* [What to produce] If a line in the records below contains the word "basket", copy it out.
*** Excerpted records Section Begins ***
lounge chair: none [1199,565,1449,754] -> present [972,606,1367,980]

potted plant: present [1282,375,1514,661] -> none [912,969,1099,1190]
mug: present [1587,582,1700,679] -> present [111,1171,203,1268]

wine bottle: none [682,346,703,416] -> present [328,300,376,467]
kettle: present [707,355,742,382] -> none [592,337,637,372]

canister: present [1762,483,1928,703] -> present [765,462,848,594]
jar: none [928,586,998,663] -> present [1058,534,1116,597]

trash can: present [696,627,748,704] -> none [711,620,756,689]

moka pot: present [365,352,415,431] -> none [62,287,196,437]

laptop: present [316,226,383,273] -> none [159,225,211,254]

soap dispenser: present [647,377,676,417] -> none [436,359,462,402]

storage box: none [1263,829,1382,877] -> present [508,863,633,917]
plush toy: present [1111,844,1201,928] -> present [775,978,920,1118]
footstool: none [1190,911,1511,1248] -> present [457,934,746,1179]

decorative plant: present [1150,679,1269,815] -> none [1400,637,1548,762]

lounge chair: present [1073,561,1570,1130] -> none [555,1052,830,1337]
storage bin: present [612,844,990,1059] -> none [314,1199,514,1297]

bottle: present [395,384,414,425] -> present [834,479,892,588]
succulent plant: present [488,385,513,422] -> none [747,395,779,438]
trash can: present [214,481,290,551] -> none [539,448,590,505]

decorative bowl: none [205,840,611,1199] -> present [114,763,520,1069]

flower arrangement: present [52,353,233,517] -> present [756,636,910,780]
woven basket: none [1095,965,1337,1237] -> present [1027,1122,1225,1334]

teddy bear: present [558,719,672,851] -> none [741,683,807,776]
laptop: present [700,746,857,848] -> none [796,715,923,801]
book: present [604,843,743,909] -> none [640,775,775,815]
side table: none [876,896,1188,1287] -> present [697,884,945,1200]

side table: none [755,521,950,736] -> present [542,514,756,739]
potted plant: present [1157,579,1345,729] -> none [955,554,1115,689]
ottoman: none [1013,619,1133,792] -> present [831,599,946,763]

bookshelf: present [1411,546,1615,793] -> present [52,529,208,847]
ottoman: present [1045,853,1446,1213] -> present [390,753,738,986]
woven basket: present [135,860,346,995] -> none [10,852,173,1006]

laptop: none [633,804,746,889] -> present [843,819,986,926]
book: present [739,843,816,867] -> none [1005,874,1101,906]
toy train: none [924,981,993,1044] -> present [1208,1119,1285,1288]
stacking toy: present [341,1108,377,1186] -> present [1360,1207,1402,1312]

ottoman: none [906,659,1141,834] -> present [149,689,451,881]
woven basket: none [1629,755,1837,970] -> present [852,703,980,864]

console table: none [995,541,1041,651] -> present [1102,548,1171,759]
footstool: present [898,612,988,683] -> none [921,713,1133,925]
*** Excerpted records Section Ends ***
* [Your solution]
woven basket: none [1095,965,1337,1237] -> present [1027,1122,1225,1334]
woven basket: present [135,860,346,995] -> none [10,852,173,1006]
woven basket: none [1629,755,1837,970] -> present [852,703,980,864]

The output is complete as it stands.